One of the most interesting chapters in the book covered the evolution of the building materials of bodies: collagen, cartilage, bone, intercellular communication. One fascinating hypothesis in this section is that one of the key bodybuilding materials, collagen, requires a lot of oxygen to produce. Therefore, a key factor in the explosion of animals with bodies in the Cambrian era was a rapid rise in the amount of oxygen in the atmosphere.
To follow up on this idea, I’m now reading Oxygen, the Molecule that Made the World.

Evolution, meta-evolution, and persuasion

In general, I strongly prefer reading about the science of evolution, rather than arguments defending evolution against its detractors. The beautiful, rich stories of the evolution of life, supported by interlocking evidence in fossils, rocks, and dna are more interesting than the meta-argument. I don’t run into too many creationists in my usual social circles.
Every once in a while, I bump into some creationism. During the long wait for a car repair the other day, I was reading the fascinating story of Oxygen, in which the rocks, air and climate of the earth have been intertwingled with the evolution of life. On the drive back, flipping the tuner in search of a news station I stumbled upon a “creation science” radio show.
The theory of the creationists on the show depended on an assumption of rapidly varying rates of radioactive decay. They couldn’t explain why decay rates would fluctuate, except that God is all-wise and all-powerful. Moreover, they explained, all of the rock layers on earth, which conventional science attributes to billions of years of geologic story, were actually caused by intense volcanic activity and sedimentary deposition during the Flood 5000 years ago. How did Noah survive on the ark, with all the earth’s volcanic and sedimentary rock erupting and flowing around him? Miracles, of course. God is all-powerful.
Science is somewhat harder but much more interesting when you can’t use miracles to patch up the gaps in your logic.
This does raise interesting questions about information and persuasion. Americans’ beliefs tend to divert from orthodox religion when their personal experience diverges from religious teaching. A majority of young people support gay rights, and in general, people are more likely to support gay rights when they know family members, friends or colleagues who are gay. Their emotional experience overrides religious arguments.
Similarly, according to a a new Pew study, a (narrow) majority of American Christians believe that non-Christian religions can also lead to salvation.

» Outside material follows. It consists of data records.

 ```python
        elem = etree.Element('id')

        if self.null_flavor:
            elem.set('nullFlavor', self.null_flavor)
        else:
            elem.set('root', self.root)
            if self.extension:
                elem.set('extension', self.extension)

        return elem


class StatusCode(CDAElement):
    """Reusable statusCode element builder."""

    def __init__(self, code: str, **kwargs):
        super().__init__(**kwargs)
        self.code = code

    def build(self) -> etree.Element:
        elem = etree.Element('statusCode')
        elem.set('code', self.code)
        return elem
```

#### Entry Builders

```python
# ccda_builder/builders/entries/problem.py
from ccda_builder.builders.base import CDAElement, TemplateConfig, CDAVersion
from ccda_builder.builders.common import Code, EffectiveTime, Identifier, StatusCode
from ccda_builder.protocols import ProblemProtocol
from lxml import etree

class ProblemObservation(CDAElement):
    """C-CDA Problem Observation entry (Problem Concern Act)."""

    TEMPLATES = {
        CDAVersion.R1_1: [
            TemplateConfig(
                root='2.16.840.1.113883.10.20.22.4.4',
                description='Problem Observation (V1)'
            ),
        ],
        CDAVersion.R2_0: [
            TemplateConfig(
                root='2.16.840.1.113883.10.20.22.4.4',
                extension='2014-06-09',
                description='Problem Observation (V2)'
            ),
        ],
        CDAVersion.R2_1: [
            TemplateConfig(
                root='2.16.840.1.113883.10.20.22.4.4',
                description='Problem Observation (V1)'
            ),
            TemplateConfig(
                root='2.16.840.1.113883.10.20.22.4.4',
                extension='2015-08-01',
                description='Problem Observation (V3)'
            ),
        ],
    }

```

When people encounter good people with varying religious beliefs, they conclude that it isn’t plausible that only fellow Christians will go to heaven.
Americans come to support gay right and religious pluralism, based on their personal life experiences. So what of evolution? A person isn’t going to meet an australopithecus on the way to the store, or have a feathered dinosaur as a pet. The beautiful and compelling ideas of evolutionary development depend on basic understanding of genetics and developmentary biology. The case for evolution is made of fact and reason, not personal everyday experience.
There is a disturbing sub-plot running between the lines in Oxygen. Much of the innovative geology and paleontology was done in pre-WWII Germany. Science, of course, came to a halt, when society was taken over by a political movement with demented beliefs. What sort of society can educate its citizens so that a majority supports science?